"Good." He sat beside me, picking up one of his early papers on Victorian medical practices. "Because I'm done pretending I don't care about this stuff. Done acting like I can't be both a hockey player and someone who gets excited about medical history."
"Even if it costs you?"
"Even if it costs me everything." He turned to face me fully. "Look, they're going to make us defend ourselves tomorrow. Try to make us doubt everything we've built. Try to make it seem impossible that someone like me could genuinely careabout academics or that someone like you could see past my reputation."
"Jack—"
"But they're wrong." His hand found mine across the papers. "Because you didn't just teach me about medical history, proper book handling, or color-coding systems that actually make sense. You taught me it's okay to be everything I am. The hockey player who loves literature. The bad boy who handles rare books with care. The guy who falls in love with the museum girl and doesn't care who knows it."
"Even if they try to take it all away?"
"Let them try." His smile held that same confidence he showed on the ice. "We've got documentation of every assignment, every grade, every legitimate achievement. We've got Dr. Pierce's reluctant support. We've got the whole hockey team ready to testify about how much better I play when I'm allowed to be myself."
"And we've got inappropriate museum behavior on our record."
"Worth it." He lifted our joined hands and pressed a kiss to my knuckles. "Every scandal. Every review board. Every raised eyebrow at the hockey player quoting Victorian medical texts."
Tomorrow would bring more questions, more doubt, more attempts to separate our worlds back into their proper boxes. But sitting there, surrounded by evidence of everything we'd built together, I made my choice.
Some things were worth fighting for. Some loves were worth any risk. Some truths had to be defended, even if they didn't fit neatly into anyone's categories.
"Okay," I said, squeezing his hand. "Let's show them exactly who we are."
His smile was worth every whisper, every doubt, every carefully constructed wall we'd have to break down.
Together. For real. No more hiding.
Chapter twenty-one
Taking a Stand
The thing about academic hearings is that they're remarkably similar to Victorian medical procedures - everyone gathers in an imposing room to observe your potential demise, the people in charge maintain expressions of grave concern, and no matter how much you prepare, there's a good chance you'll end up bleeding anyway. At least metaphorically.
I'd spent the night before our Academic Standards Board hearing, organizing evidence like a particularly obsessive Victorian surgeon preparing for a complicated operation. Every paper, every grade, and every tutoring log was meticulously cataloged and color-coded.
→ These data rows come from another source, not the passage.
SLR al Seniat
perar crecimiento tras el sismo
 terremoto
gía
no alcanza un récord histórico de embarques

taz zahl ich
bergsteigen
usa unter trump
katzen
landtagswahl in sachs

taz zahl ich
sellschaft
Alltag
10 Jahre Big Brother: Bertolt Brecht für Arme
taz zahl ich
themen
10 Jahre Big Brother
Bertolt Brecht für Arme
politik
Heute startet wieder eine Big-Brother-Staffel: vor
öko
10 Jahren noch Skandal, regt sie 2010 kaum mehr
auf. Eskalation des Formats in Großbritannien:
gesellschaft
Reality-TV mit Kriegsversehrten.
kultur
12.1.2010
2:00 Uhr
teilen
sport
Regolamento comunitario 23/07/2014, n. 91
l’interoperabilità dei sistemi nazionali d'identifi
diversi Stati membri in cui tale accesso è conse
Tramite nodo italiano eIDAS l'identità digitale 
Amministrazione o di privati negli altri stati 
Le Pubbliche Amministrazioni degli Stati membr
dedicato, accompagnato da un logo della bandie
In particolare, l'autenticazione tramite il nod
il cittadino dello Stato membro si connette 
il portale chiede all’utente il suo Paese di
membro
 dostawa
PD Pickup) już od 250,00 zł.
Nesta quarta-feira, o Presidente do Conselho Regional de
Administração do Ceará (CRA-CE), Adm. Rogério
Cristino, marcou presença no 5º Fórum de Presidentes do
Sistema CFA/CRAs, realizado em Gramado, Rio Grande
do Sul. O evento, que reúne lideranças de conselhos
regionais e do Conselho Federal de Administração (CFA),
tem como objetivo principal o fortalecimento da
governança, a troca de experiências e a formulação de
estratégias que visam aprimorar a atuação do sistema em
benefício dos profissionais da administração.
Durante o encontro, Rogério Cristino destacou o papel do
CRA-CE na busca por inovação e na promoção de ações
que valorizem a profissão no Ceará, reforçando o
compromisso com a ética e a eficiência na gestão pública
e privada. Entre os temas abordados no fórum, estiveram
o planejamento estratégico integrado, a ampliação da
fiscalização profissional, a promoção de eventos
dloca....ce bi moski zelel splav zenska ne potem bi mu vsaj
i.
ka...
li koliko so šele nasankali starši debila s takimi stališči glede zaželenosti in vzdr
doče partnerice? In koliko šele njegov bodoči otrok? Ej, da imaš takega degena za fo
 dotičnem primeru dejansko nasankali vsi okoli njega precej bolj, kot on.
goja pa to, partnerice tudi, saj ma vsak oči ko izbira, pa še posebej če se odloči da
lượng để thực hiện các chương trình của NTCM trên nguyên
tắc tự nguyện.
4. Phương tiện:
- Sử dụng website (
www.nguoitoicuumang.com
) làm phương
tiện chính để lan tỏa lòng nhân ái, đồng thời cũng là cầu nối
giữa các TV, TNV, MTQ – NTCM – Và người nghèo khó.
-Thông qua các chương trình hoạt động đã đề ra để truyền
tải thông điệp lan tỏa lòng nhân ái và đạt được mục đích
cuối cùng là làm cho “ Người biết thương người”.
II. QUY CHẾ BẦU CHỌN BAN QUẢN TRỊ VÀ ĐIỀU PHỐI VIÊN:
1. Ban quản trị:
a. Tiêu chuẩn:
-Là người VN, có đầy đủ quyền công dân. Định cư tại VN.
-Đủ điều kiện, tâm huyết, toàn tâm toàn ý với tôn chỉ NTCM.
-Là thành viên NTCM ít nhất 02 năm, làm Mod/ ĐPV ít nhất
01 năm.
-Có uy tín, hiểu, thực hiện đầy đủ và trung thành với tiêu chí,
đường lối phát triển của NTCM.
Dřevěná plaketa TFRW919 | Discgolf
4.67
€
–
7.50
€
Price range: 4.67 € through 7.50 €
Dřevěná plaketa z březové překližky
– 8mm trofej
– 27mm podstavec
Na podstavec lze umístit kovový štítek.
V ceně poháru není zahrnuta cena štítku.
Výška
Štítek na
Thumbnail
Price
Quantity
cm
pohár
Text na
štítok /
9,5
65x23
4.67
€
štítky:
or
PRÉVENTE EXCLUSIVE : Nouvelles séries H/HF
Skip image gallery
By 3 AM, my disaster preparation system had evolved into something that would have impressed even the most compulsive nineteenth-century medical archivists.
"You made a flowchart of possible expulsion scenarios?" Jack asked, finding me in the library at dawn. He wore his reading glasses and a Preston Hockey sweatshirt that definitely violatedseveral of my rules about maintaining professional distance. "Complete with probability statistics and color-coding?"
"The pink tabs are for professional misconduct," I muttered, trying not to notice how unfairly attractive he looked for someone facing potential academic ruin. "Yellow for academic integrity violations. Purple for-"
"Let me guess - improper handling of historical artifacts?"
"Moral turpitude," I corrected, though, given our history with the rare books section, the categories weren't mutually exclusive.
He picked up my careful documentation, lips twitching as he read. "'Scenario 47: Board questions sudden interest in Victorian medical practices and proper preservation techniques.' Sophie, I don't think they can expel us for my genuine fascination with nineteenth-century bone saws."
"No, but they can question everything. Every grade since we started working together. Every paper about medical history. Every time we were caught 'discussing preservation protocols' in questionably appropriate locations."
"You mean like that time in the museum when Dr. Pierce-"
"We don't talk about that," I interrupted, though my face heated at the memory. "We need to focus on our defense."
"Our defense is the truth." He moved closer, making it harder to concentrate on potential academic disaster scenarios. "That I actually love learning about medical history. I can quote Victorian literature and score winning goals. That somewhere between dental tool assaults and late-night study sessions, I fell in love with the girl who color-codes everything, including ways we might get expelled."
"The board meets in two hours," I said instead of all the things I wanted to say. "We need to be prepared."
"We are prepared." He lifted a particularly detailed timeline of our relationship. "Though I notice you left out some of our more... thorough study sessions in the rare books section."
"Those fall under multiple categories of misconduct."